ABOUT THIS EXERCISE – Copy each line below that includes "Тортилья".

(Collected data)

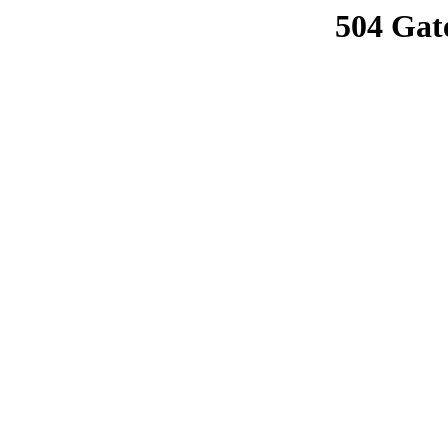
504 Gat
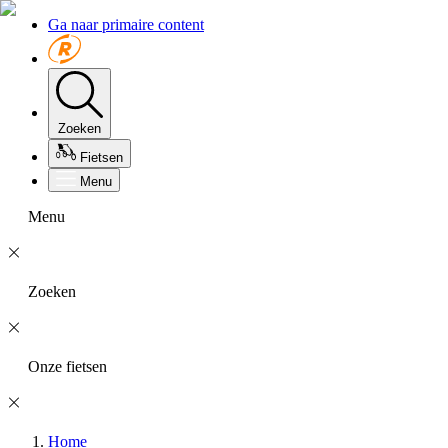
Ga naar primaire content
Zoeken
Fietsen
Menu
Menu
Zoeken
Onze fietsen
Home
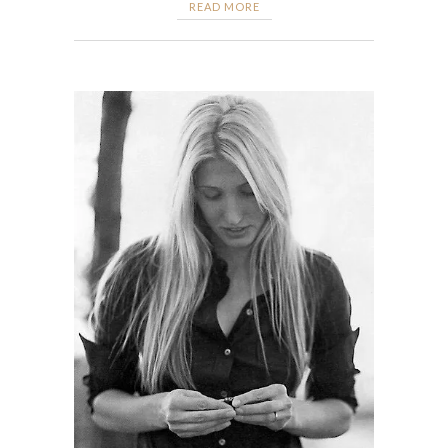
READ MORE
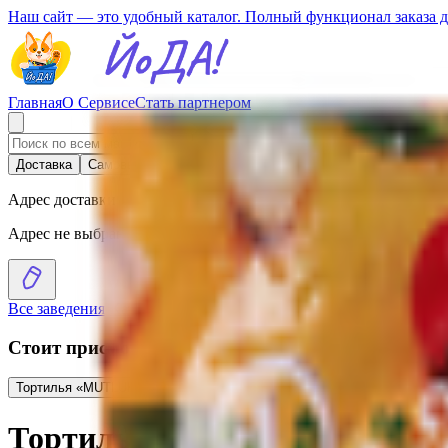
Наш сайт — это удобный каталог. Полный функционал заказа 
Главная
О Сервисе
Стать партнером
Доставка
Самовывоз
Адрес доставки
Адрес не выбран
Все заведения
›
Каталог
›
Тортилья «MUTLUKAL» пшеничная
Стоит присмотреться
Тортилья «MUTLUKAL» основа для пиццы
5.51
BYN
BYN
Тортилья «MUTLUKAL» пше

RESPONSE TO THE EXERCISE –
Тортилья «MUTLUKAL» пшеничная
Тортилья «MUTLUKAL» основа для пиццы
Тортилья «MUTLUKAL» пше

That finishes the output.